O grupo de cuidadores e sua importância
Como é do conhecimento de todos o Mal de Alzheimer é uma doença progressiva e degenerativa, que ao longo do tempo deixa o paciente sem noção de todos os seus atos. Sua vida transforma-se, tornando-o dependente do cuidador, seja este profissional ou familiar.
É muito comum a negação da doença pelos familiares, e, a eleição de um líder que tome todas as decisões e esteja sempre à frente de tudo. Porém, o cuidador vai ficando confuso, sem saber que atitude tomar, procurando uma explicação para lidar com o problema.
Se você, cuidador, encontra-se desanimado, sem saber o que fazer aconselhamos que procure um Grupo de Cuidadores que costuma se reunir uma vez por semana ou a cada 15 dias. Aí está um espaço, onde outras pessoas que se encontram na mesma situação, vão trocar experiências e informações de como lidar com o seu familiar ou cliente.
O importante é que cada participante conte como está o paciente, naquele momento, quais são os seus estereótipos, como a família e amigos reagem, e, o principal, como ele cuidador se sente em lidar com esta ou aquela reação. Para exemplificar relatamos o caso clínico seguinte:
A cuidadora "A",esposa de um paciente de Mal de Alzheimer, ao invés de procurar um grupo de ajuda,f oi por outros caminhos e seu marido piorou de maneira assustadora. Primeiramente resolveu mudar o local de sua residência, pensando que sendo vizinha do cunhado, cunhada, filhos e netos destes, iria ter ajuda. Qual não foi a sua surpresa, quando todos negaram a doença e o cunhado passou a detestar o médico que deu o diagnóstico; chegou ao absurdo de incentivar o paciente a renovar sua carteira de motorista, para que assim ficasse mais animado.
Entrou em desespero, procurou ajuda com uma Psicóloga amiga que a aconselhou a procurar um grupo de ajuda, colocar um cuidador profissional e uma empregada doméstica para fazer pelo menos a comida. O paciente além de piorar da doença, também piorou de outros males como pressão alta, porque comiam tudo o que era desaconselhado pelo médico assistente. A esposa, nas horas vagas, ficava ao telefone até altas horas repetindo sempre a mesma história do seu passado.

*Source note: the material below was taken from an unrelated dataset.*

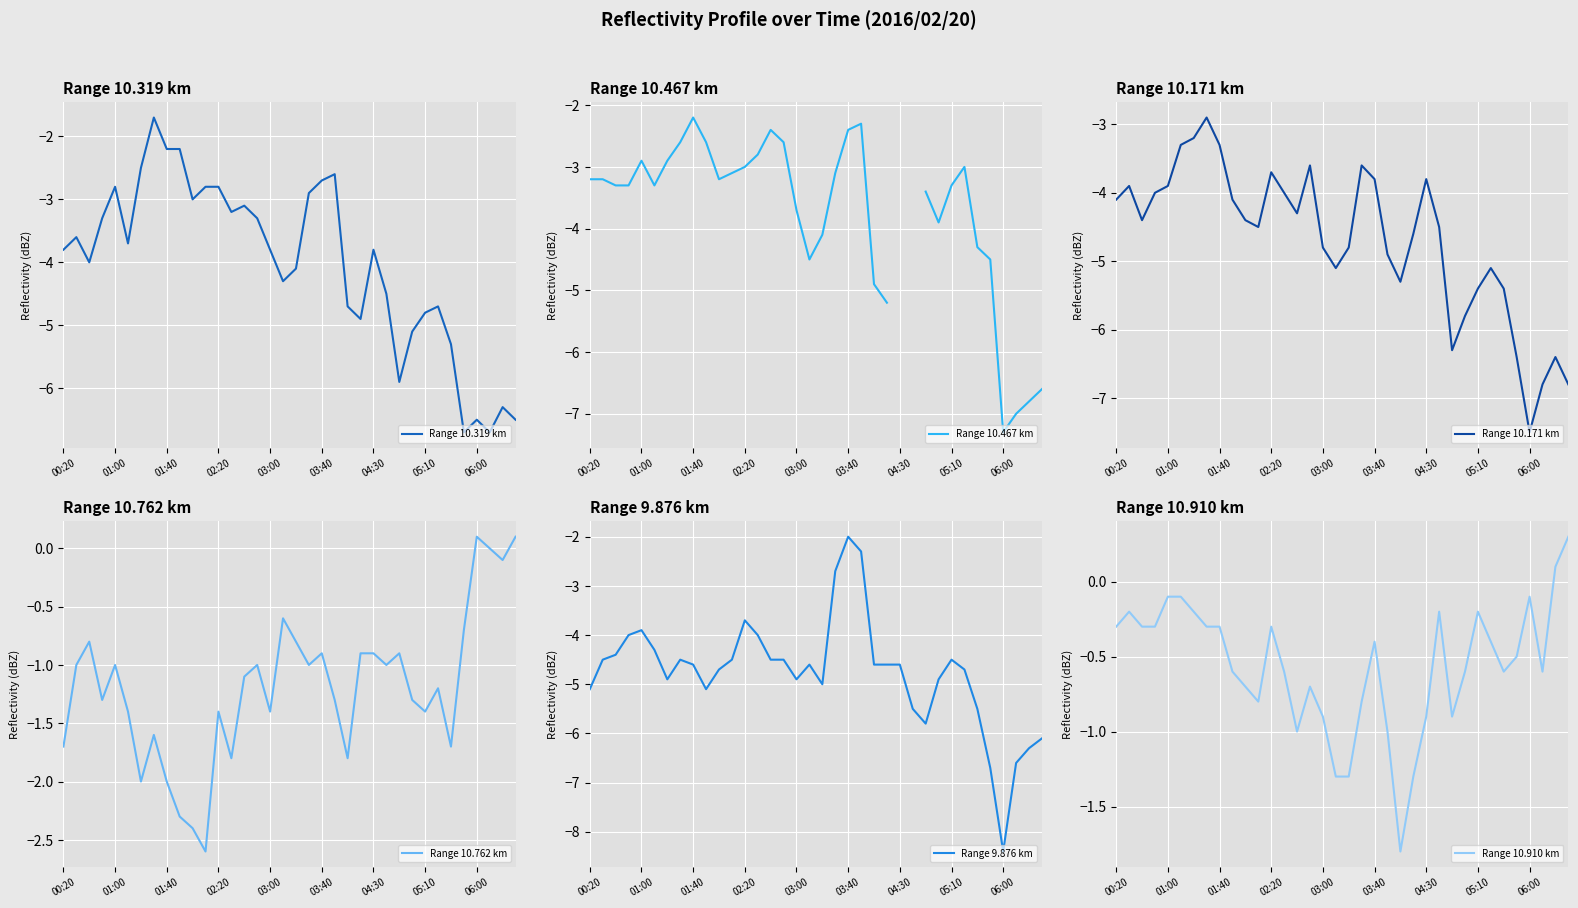

The value of Range 10.319 km at 01:40 is -2.2. True or false?

True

Após muitas pioras do marido, decidiu frequentar um dos grupos de associações de sua cidade, onde finalmente, encontrou apoio para ela e o marido. Identificou-se com outras pessoas quando falavam que seu paciente esquecia o nome da filha, ficava extremamente agressivo, acordava falando palavras desconexas, tirava a roupa, etc.
"A" sentiu-se ambientada, e, quando repetia as mesmas histórias começou a ser chamada à atenção pelo grupo. Ao mencionar o absurdo do seu marido voltar a dirigir foi aconselhada a ir aos poucos convencendo-o a vender o carro; ao tocar no assunto que almoçava na rua diariamente e que estava exausta porque não aguentava mais lavar o piso da varanda, grupo mostrou que tinha condições de colocar uma empregada, tendo mais tempo livre para o marido. Ao mencionar o fato de "desabafar"com as amigas, diariamente, ao telefone foi instada a procurar uma terapia e um neurologista para medicá-la.
O marido de "A" continuou piorando do Mal de Alzheimer, mas foi se conformando, já que é uma doença progressiva. Passou a frequentar as reuniões, está mais alegre, menos ansiosa e cansada. Medicada por um neurologista e assistida por uma psicóloga. Sente-se mais forte, tendo uma ajuda parcial de uma antiga empregada que faz a comida do casal e a limpeza pesada.
Portanto, cuidador, não tenha dúvida em procurar um grupo de apoio. Lembre-se que você é muito importante para si próprio e para o seu paciente.